For instance, “Recuerdos del Camino” (Memories of the Road), choreographed by Travers, is a cultural, multimedia piece dramatizing the travel of gypsies. Through dance, the work shows how the gypsies came from India to the Balkan Peninsula and then to Andalusia, Spain. Throughout the dance, video imaging of dancers will be projected in the back of the stage while live Flamenco and Indian dancing further demonstrates the journey.

In this dance, Travers uses a professional Flamenco dancer, Esther Suarez-Moreno, and her husband, a professional Flamenco guitarist, who provides music for the piece. Adding to the music will be Sebastian Anthony Birch, USF assistant professor who is composing the violin solo and Konstantin Dimitrov, a guest artist, as the violinist.

In addition, Travers needed assistance determining how dances are performed in India and found support from the Students of India Association. Sudarsan Padmanabhan, president for SIA, provides a vocal piece in which he will sing Alaap, a singing of moods, or voice changes, following the dancer. While the dancer is performing, he will adapt the raga, or number of beats, to follow the dancers movement.

“No composing is needed for this singing, just improvisation,” said Padmanabhan. “When the dancer goes fast, I know I need to change the mood, and when she slows down, so do I.”

The piece will also consist of dancers who follow the music with their senses, including Erin Cardinal, a USF modern dance graduate, Elsa Valbuena, an adjunct instructor for the dance department and Kristi Spessard, a New York-based dancer.

Vasanta Chivukula, also a member of SIA and an Indian classical dancer, aided the performers with the hand movements and dances so they can symbolize Indian dance effectively.

“Dance is an expression of life, ecstasy of the heart,” Chivukula said, “(It) is an old saying that represents my feelings towards dancing.”

The concert will feature other dances such as “To the Moon,” choreographed by Kelly Drummond Cawthon, a USF dance alumni, which portrays the life of a housewife during the 1950s and “reveals the reality of being a woman through the decades,” according to a news release from the Dance Department. Latrice Gregory, a dance major at USF and the solo dancer, displays the trials of womanhood in the piece.

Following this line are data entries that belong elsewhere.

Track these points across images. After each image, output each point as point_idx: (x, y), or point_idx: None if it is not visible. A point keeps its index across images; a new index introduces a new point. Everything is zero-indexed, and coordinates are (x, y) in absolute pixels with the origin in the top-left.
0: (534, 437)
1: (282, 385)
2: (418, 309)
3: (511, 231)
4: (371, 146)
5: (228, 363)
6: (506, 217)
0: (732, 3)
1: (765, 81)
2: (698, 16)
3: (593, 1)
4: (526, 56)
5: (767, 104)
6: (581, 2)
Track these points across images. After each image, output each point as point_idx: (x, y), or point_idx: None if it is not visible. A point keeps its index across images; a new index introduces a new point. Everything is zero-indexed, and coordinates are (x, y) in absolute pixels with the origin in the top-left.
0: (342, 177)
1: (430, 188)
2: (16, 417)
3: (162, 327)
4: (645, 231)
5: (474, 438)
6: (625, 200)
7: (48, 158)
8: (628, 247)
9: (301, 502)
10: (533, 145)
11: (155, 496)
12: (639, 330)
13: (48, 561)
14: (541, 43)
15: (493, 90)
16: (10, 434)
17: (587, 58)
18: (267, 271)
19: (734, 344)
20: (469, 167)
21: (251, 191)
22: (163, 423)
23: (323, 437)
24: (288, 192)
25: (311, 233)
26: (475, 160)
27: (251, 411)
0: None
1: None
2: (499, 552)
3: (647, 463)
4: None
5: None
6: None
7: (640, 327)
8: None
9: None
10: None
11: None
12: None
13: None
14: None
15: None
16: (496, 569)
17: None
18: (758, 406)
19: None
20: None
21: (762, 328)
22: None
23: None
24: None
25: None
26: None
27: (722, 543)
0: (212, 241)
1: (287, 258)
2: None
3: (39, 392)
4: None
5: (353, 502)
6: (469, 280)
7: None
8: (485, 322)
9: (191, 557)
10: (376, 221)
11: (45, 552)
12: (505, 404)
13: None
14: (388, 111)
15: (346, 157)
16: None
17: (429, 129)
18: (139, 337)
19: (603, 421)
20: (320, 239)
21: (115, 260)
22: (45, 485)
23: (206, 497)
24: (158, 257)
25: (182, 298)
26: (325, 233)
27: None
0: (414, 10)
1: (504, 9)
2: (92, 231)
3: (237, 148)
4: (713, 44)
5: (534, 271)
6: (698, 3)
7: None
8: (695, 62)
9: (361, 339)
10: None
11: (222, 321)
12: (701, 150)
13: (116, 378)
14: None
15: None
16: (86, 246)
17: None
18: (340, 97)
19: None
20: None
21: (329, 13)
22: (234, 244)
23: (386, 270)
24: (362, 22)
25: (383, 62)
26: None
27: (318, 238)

“Landscapes in Motion” also includes a piece choreographed by Vicki Somoya, USF dance alumnus, which is a movement piece following the sounds of nature.

Jennifer Salk, a USF faculty member, has created a female solo piece that is meant to be humorous. The setting will be around a bed, focusing on the struggles of sleep. “This particular piece is a mix between modern jazz and ethnic influences,” said Erin Taylor, a USF dance student. “It has been interesting working in this particular dance because of the variety of dances, as well as I was able to work with students from different classes.”Additionally, “Cocerto Vivant” features music by a well-known French composer, Francis Poulenc.

Closing the program will be a performance blending modern dance, jazz and African dance choreographed by Katurah Robinson, a guest artist. The piece is a fast-paced dance exemplifying the high energy of the dancers.